短い練習: 次の記録のうち、「neither, and what is its end time?」を含む行から「the 12:00 line.」を含む行までを、両端の行も含めて一字一句そのまま書き写しなさい。

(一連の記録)
*****

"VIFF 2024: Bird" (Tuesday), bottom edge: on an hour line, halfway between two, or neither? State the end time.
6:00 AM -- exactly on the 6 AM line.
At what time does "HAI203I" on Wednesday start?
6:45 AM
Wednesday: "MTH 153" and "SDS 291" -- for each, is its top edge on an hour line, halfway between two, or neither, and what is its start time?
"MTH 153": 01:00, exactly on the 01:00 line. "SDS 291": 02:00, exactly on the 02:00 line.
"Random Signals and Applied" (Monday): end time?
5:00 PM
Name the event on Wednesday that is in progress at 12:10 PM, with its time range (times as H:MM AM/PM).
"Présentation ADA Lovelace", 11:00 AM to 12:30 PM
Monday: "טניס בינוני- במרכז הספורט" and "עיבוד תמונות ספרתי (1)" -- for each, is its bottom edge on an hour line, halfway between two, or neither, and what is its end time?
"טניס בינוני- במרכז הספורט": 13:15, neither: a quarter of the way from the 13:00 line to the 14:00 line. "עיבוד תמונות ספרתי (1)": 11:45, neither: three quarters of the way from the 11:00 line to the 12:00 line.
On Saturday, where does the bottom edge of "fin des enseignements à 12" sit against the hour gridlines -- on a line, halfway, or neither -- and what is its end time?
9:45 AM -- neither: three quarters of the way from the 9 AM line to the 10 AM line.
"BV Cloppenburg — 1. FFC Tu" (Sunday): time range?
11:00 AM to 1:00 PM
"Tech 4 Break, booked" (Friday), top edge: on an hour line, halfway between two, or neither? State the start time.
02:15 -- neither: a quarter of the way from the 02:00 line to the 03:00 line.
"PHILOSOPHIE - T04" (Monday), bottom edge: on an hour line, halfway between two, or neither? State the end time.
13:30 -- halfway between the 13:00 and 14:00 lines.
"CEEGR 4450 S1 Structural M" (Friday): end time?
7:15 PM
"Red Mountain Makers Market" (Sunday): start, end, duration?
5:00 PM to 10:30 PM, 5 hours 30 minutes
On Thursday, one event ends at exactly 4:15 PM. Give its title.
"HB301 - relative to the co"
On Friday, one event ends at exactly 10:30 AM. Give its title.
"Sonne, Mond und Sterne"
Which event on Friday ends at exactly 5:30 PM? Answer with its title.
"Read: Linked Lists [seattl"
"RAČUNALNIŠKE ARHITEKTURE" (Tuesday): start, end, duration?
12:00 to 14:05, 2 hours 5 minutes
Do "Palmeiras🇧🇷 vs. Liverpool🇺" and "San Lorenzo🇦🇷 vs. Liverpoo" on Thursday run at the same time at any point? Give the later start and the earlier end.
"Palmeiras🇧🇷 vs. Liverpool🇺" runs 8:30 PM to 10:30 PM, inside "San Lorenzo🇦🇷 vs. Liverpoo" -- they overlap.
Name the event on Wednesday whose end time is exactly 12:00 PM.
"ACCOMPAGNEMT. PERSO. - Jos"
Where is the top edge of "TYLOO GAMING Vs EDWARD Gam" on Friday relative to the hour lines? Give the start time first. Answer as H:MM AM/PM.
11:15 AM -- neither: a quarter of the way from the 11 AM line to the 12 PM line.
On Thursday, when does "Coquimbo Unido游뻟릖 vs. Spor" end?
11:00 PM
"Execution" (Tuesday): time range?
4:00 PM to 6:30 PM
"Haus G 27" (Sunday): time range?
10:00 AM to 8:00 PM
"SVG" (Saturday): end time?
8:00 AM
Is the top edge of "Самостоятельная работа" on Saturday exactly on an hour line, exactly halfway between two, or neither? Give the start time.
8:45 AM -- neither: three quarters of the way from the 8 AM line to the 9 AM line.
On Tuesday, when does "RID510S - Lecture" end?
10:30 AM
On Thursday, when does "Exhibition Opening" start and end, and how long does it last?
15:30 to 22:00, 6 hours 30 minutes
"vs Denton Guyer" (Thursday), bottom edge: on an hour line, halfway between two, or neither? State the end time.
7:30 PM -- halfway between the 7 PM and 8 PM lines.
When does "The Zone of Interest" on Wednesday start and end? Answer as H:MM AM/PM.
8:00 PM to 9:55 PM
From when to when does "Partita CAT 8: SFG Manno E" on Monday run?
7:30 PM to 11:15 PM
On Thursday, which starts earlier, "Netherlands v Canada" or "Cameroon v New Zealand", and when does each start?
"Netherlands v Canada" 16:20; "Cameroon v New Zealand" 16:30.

*****

練習の解答:
Monday: "טניס בינוני- במרכז הספורט" and "עיבוד תמונות ספרתי (1)" -- for each, is its bottom edge on an hour line, halfway between two, or neither, and what is its end time?
"טניס בינוני- במרכז הספורט": 13:15, neither: a quarter of the way from the 13:00 line to the 14:00 line. "עיבוד תמונות ספרתי (1)": 11:45, neither: three quarters of the way from the 11:00 line to the 12:00 line.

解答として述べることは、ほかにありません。